== Segment start ==

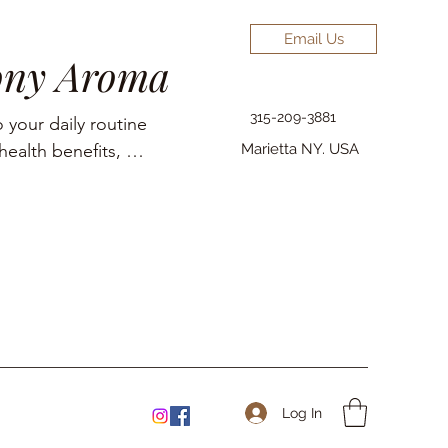
Email Us
ony Aroma
315-209-3881
 your daily routine 
ealth benefits, 
Marietta NY. USA
elief, pain 
Log In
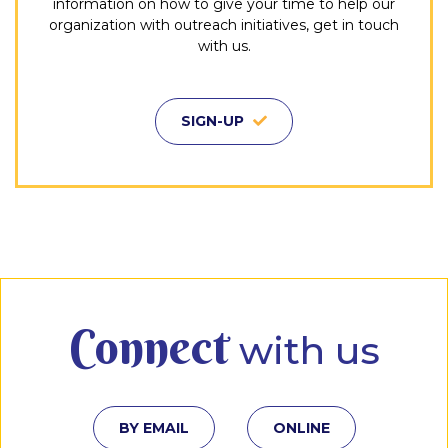
information on how to give your time to help our
organization with outreach initiatives, get in touch
with us.
SIGN-UP
Connect
with us
BY EMAIL
ONLINE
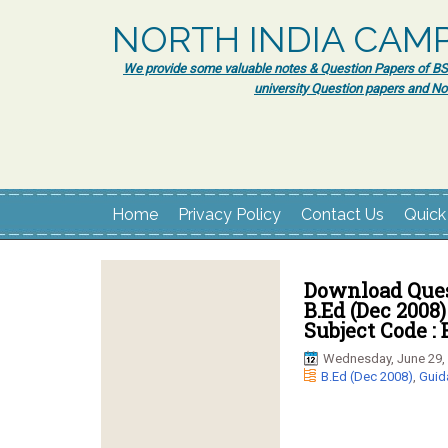
NORTH INDIA CAM
We provide some valuable notes & Question Papers of BSc.
university Question papers and No
Home
Privacy Policy
Contact Us
Quick
Download Ques
B.Ed (Dec 2008)
Subject Code : 
Wednesday, June 29,
B.Ed (Dec 2008)
,
Guid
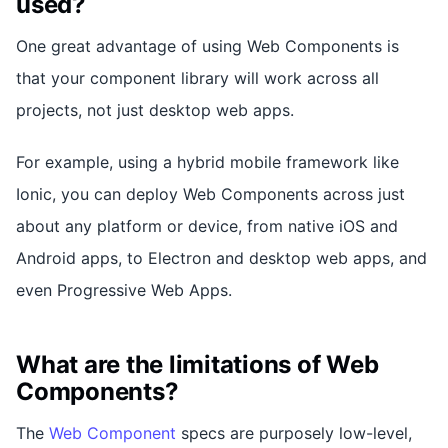
used?
One great advantage of using Web Components is
that your component library will work across all
projects, not just desktop web apps.
For example, using a hybrid mobile framework like
Ionic, you can deploy Web Components across just
about any platform or device, from native iOS and
Android apps, to Electron and desktop web apps, and
even Progressive Web Apps.
What are the limitations of Web
Components?
The
Web Component
specs are purposely low-level,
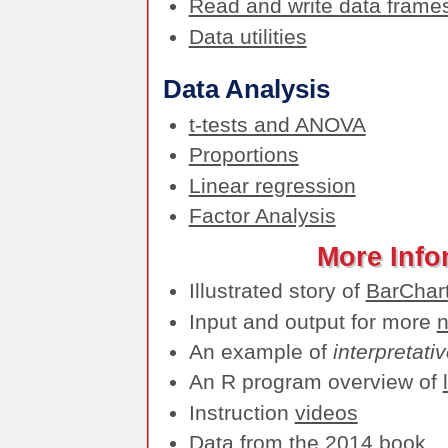
Read and write data frame
Data utilities
Data Analysis
t-tests and ANOVA
Proportions
Linear regression
Factor Analysis
More Info
Illustrated story of
BarChar
Input and output for more
n
An example of
interpretati
An R program overview of
Instruction
videos
Data
from the 2014 book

== Segment end ==

What is being asked: Copy out every line of text in the records above, character for character, without the picture markers.

Result of the exercise:
Email Us
ony Aroma
315-209-3881
 your daily routine 
ealth benefits, 
Marietta NY. USA
elief, pain 
Log In
information on how to give your time to help our
organization with outreach initiatives, get in touch
with us.
SIGN-UP
Connect
with us
BY EMAIL
ONLINE
NORTH INDIA CAM
We provide some valuable notes & Question Papers of BSc.
university Question papers and No
Home
Privacy Policy
Contact Us
Quick
Download Ques
B.Ed (Dec 2008)
Subject Code : 
Wednesday, June 29,
B.Ed (Dec 2008)
,
Guid
used?
One great advantage of using Web Components is
that your component library will work across all
projects, not just desktop web apps.
For example, using a hybrid mobile framework like
Ionic, you can deploy Web Components across just
about any platform or device, from native iOS and
Android apps, to Electron and desktop web apps, and
even Progressive Web Apps.
What are the limitations of Web
Components?
The
Web Component
specs are purposely low-level,
Read and write data frame
Data utilities
Data Analysis
t-tests and ANOVA
Proportions
Linear regression
Factor Analysis
More Info
Illustrated story of
BarChar
Input and output for more
n
An example of
interpretati
An R program overview of
Instruction
videos
Data
from the 2014 book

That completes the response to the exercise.